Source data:
------------------------------------------------

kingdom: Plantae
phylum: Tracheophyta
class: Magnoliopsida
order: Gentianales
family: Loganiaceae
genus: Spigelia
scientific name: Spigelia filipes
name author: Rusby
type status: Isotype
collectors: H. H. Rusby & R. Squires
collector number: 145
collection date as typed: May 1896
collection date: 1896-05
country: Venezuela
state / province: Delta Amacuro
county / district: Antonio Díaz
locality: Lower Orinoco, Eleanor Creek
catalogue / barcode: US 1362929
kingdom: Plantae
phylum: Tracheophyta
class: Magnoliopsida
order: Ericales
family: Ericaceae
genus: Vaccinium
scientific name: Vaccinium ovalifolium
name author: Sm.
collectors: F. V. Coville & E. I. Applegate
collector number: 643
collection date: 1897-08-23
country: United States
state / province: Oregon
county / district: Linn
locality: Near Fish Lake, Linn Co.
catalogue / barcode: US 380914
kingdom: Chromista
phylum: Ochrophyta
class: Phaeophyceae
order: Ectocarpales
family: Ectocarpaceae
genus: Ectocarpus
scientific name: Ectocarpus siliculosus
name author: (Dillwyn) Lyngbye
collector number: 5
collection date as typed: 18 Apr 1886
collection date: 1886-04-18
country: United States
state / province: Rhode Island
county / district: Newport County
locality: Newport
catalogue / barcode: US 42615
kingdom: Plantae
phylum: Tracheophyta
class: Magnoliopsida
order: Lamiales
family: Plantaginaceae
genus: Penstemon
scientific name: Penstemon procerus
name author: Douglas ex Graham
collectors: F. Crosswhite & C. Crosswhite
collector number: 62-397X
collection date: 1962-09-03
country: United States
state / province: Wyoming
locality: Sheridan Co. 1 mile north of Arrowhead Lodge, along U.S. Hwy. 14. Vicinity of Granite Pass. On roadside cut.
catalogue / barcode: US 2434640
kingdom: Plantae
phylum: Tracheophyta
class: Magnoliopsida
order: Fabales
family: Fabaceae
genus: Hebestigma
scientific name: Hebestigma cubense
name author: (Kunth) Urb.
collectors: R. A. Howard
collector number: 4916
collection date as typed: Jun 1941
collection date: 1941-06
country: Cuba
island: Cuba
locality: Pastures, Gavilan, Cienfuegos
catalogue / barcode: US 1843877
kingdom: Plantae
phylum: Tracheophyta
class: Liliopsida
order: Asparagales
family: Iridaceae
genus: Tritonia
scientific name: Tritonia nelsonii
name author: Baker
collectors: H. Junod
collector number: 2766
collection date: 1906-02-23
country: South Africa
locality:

------------------------------------------------

▶ **WHAT YOU WILL DO**: Reproduce every line above word for word, from the first to the last, without changing or leaving out anything.

▶ **WRITTEN ANSWER**:
kingdom: Plantae
phylum: Tracheophyta
class: Magnoliopsida
order: Gentianales
family: Loganiaceae
genus: Spigelia
scientific name: Spigelia filipes
name author: Rusby
type status: Isotype
collectors: H. H. Rusby & R. Squires
collector number: 145
collection date as typed: May 1896
collection date: 1896-05
country: Venezuela
state / province: Delta Amacuro
county / district: Antonio Díaz
locality: Lower Orinoco, Eleanor Creek
catalogue / barcode: US 1362929
kingdom: Plantae
phylum: Tracheophyta
class: Magnoliopsida
order: Ericales
family: Ericaceae
genus: Vaccinium
scientific name: Vaccinium ovalifolium
name author: Sm.
collectors: F. V. Coville & E. I. Applegate
collector number: 643
collection date: 1897-08-23
country: United States
state / province: Oregon
county / district: Linn
locality: Near Fish Lake, Linn Co.
catalogue / barcode: US 380914
kingdom: Chromista
phylum: Ochrophyta
class: Phaeophyceae
order: Ectocarpales
family: Ectocarpaceae
genus: Ectocarpus
scientific name: Ectocarpus siliculosus
name author: (Dillwyn) Lyngbye
collector number: 5
collection date as typed: 18 Apr 1886
collection date: 1886-04-18
country: United States
state / province: Rhode Island
county / district: Newport County
locality: Newport
catalogue / barcode: US 42615
kingdom: Plantae
phylum: Tracheophyta
class: Magnoliopsida
order: Lamiales
family: Plantaginaceae
genus: Penstemon
scientific name: Penstemon procerus
name author: Douglas ex Graham
collectors: F. Crosswhite & C. Crosswhite
collector number: 62-397X
collection date: 1962-09-03
country: United States
state / province: Wyoming
locality: Sheridan Co. 1 mile north of Arrowhead Lodge, along U.S. Hwy. 14. Vicinity of Granite Pass. On roadside cut.
catalogue / barcode: US 2434640
kingdom: Plantae
phylum: Tracheophyta
class: Magnoliopsida
order: Fabales
family: Fabaceae
genus: Hebestigma
scientific name: Hebestigma cubense
name author: (Kunth) Urb.
collectors: R. A. Howard
collector number: 4916
collection date as typed: Jun 1941
collection date: 1941-06
country: Cuba
island: Cuba
locality: Pastures, Gavilan, Cienfuegos
catalogue / barcode: US 1843877
kingdom: Plantae
phylum: Tracheophyta
class: Liliopsida
order: Asparagales
family: Iridaceae
genus: Tritonia
scientific name: Tritonia nelsonii
name author: Baker
collectors: H. Junod
collector number: 2766
collection date: 1906-02-23
country: South Africa
locality:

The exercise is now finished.